• **Problem details**: Start at the line with "right elbow: (152, 204)" in the records below, stop at the line with "right shoulder: (38, 141)", and return every line in that span exactly, the two end lines included.

--- START ---

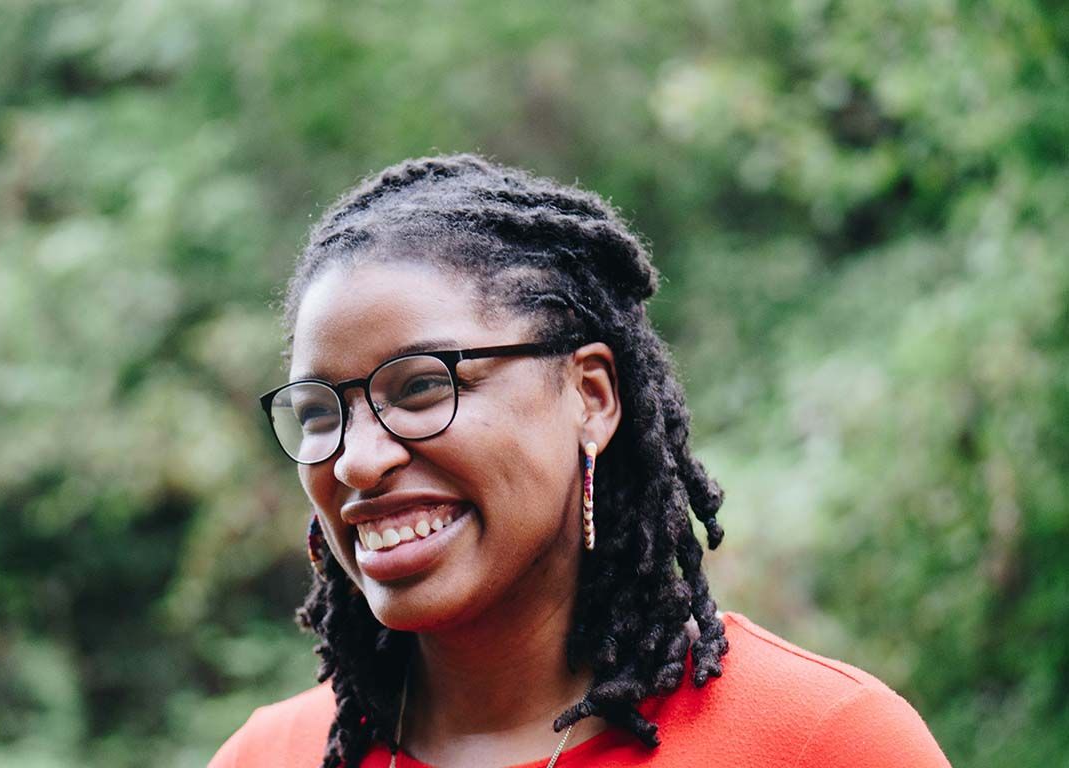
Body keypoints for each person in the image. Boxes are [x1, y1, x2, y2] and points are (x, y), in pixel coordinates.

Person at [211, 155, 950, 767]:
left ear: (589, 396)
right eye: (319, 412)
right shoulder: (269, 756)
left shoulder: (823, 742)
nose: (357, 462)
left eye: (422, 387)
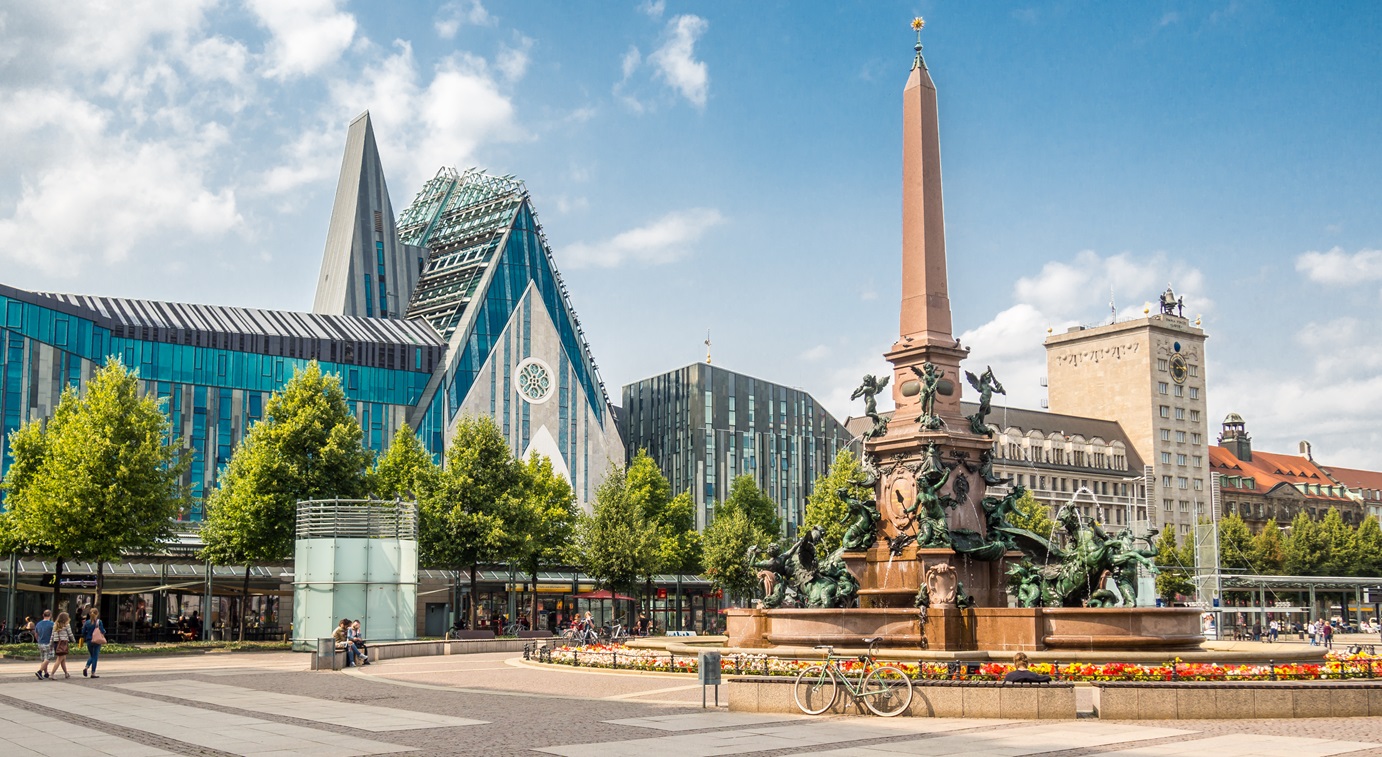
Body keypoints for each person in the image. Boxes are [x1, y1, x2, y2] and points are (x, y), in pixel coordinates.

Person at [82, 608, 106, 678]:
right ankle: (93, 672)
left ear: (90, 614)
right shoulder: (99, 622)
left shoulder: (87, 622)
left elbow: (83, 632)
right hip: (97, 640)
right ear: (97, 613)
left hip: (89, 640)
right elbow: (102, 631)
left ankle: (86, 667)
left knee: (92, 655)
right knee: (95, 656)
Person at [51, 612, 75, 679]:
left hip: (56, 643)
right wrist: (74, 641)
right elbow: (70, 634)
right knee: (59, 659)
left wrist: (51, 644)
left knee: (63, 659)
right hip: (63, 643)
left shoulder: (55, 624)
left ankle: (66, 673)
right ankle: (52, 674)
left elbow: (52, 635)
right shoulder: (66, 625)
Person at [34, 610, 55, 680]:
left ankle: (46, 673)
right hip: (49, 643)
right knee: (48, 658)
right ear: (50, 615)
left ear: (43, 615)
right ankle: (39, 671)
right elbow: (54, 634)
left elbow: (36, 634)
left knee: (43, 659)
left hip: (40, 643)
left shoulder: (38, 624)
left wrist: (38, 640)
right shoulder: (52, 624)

--- END ---
--- START ---

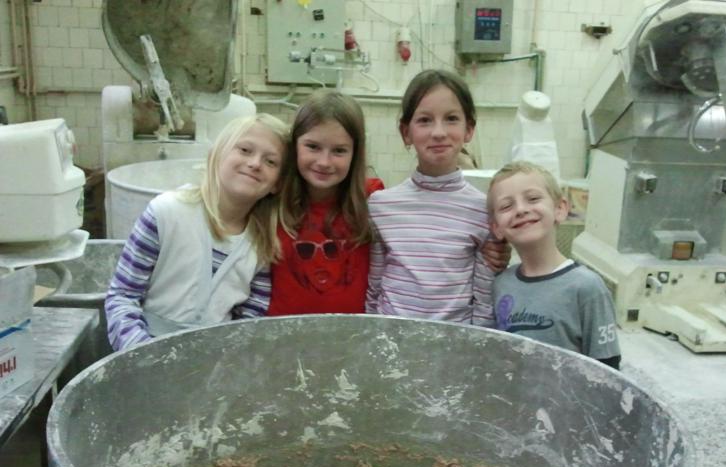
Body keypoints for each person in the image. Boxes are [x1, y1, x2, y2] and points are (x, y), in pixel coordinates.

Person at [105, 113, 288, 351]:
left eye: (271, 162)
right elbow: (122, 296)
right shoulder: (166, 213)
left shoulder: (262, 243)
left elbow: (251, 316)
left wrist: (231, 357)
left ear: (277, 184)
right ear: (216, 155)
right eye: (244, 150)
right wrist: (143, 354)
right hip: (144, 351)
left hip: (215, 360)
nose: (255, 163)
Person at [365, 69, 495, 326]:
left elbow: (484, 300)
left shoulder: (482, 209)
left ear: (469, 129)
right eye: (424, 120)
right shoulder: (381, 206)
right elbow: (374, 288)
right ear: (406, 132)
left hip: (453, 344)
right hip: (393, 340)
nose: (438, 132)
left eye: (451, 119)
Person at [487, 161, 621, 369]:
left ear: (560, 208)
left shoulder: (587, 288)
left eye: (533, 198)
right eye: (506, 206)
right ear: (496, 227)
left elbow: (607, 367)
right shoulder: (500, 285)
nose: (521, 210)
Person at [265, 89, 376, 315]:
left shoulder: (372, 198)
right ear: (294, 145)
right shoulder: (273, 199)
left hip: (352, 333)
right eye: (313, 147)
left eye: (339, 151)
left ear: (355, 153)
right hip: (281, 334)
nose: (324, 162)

--- END ---
--- START ---

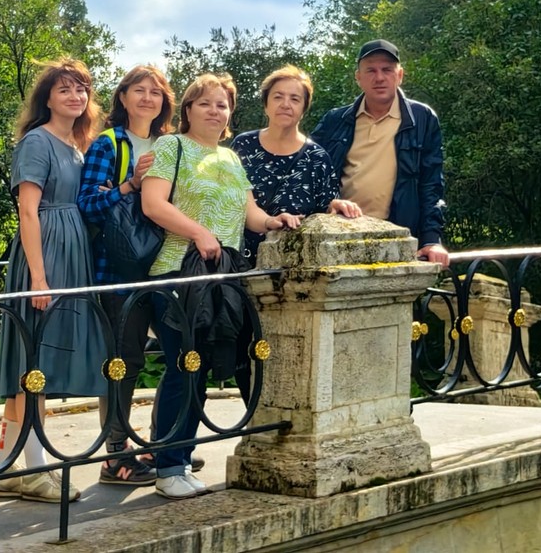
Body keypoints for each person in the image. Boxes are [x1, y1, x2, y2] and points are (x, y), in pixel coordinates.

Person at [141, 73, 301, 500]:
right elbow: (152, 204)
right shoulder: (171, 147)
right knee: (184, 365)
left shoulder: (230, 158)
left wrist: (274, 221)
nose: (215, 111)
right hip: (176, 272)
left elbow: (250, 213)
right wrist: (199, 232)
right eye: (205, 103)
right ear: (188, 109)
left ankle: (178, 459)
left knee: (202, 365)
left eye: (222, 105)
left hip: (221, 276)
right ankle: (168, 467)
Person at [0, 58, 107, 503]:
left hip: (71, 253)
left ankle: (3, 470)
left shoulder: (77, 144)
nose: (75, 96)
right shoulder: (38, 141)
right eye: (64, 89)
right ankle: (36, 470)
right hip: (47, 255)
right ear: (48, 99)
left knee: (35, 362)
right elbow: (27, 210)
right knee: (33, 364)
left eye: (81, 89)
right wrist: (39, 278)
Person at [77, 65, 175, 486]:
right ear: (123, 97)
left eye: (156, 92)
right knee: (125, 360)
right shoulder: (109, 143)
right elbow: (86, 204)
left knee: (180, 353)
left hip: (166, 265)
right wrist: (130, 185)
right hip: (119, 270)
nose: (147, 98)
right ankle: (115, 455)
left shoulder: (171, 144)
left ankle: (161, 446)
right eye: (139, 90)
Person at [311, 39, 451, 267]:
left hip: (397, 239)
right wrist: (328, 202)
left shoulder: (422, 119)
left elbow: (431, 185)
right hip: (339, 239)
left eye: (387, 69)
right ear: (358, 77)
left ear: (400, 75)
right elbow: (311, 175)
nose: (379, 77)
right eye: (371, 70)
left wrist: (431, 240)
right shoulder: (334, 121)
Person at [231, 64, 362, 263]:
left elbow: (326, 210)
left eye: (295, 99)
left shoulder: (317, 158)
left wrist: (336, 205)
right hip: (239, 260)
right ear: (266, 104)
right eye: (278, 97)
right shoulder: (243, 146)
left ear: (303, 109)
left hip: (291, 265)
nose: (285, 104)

--- END ---

• **Solution to this task**:
right elbow: (152, 204)
right shoulder: (171, 147)
right knee: (184, 365)
left shoulder: (230, 158)
left wrist: (274, 221)
nose: (215, 111)
right hip: (176, 272)
left elbow: (250, 213)
right wrist: (199, 232)
right eye: (205, 103)
right ear: (188, 109)
left ankle: (178, 459)
left knee: (202, 365)
left eye: (222, 105)
left hip: (221, 276)
right ankle: (168, 467)
Person at [0, 58, 107, 503]:
left hip: (71, 253)
left ankle: (3, 470)
left shoulder: (77, 144)
nose: (75, 96)
right shoulder: (38, 141)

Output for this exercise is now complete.